If you select a low speed, you will get high. If you select a high speed, SPEED mode will keep the high speed an pitch will keep the profile, but... If speed is much higher, airplane energy is much higher too, and if you don't pull for an OP DES early enough, in the end you will have to use speedbrakes! That's another classic, by the way. I have seen it happen many times, as follows:

ATC clears us to a mid flight level, such as FL240, well away from arrival airport. Then pilot selects FL240 as the cruising FL, so you have a TOD in the MCDU. Pooblem is that ECON speeds will change and ECON descent speed may be quite slow, like 265 or something. So when reaching the TOD, the pilot pushes for DES and when realising speed is too slow he selects, say 320 knots (he wants to arrive early for supper).

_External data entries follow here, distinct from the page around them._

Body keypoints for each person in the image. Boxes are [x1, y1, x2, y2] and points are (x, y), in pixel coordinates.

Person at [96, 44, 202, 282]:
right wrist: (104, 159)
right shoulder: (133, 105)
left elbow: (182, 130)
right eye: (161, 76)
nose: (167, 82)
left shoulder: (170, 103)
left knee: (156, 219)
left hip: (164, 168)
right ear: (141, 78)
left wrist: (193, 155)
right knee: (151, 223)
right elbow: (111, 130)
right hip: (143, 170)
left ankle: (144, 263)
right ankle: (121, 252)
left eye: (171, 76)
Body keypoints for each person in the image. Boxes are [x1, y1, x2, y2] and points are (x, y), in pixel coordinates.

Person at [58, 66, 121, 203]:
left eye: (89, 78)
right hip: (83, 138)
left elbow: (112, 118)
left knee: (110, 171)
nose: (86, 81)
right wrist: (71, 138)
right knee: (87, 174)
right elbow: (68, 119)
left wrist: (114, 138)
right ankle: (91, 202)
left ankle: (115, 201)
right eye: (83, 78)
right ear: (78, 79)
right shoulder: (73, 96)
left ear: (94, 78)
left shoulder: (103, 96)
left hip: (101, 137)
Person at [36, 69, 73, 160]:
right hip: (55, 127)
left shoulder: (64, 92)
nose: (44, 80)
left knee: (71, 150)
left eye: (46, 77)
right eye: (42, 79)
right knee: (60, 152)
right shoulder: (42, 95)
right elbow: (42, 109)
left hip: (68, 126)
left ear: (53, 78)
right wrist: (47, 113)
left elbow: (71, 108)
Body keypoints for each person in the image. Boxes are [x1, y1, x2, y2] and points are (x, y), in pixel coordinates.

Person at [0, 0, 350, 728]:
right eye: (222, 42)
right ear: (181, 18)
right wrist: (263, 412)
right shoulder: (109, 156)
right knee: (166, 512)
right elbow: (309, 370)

Pitch will maintain the magenta profile, which is calculated for a 265 knots idle descent. SPEED mode increases thrust very noticeably to maintain that shallow path at 320 knots. Pilot requests "high speed below ten". Everything seems alright. Then there is a moment where the pilot, being on profile at, say, 20 miles, starts deceleration and then something smells rotten and the pilot deploys speedbrakes. Finally he manages to do the ILS only it took early configuration and speedbrakes all the way. Why? Because he had about 70 extra knots of energy. The profile was never good. He was never on profile. He has been using thrust all throughout the descent and at the end he had to use speedbrakes and early flaps, maybe even early gear down depending on the particular circumstances of the day.

These mistakes stem from two added factors:
incomplete knowledge of the airplane's managed automation plus lack of knowledge of the airplane performance and behaviour without the managed modes and without automation at all.

Both are unacceptable. Pilots must master both skills: managed and selected automation and manual flight.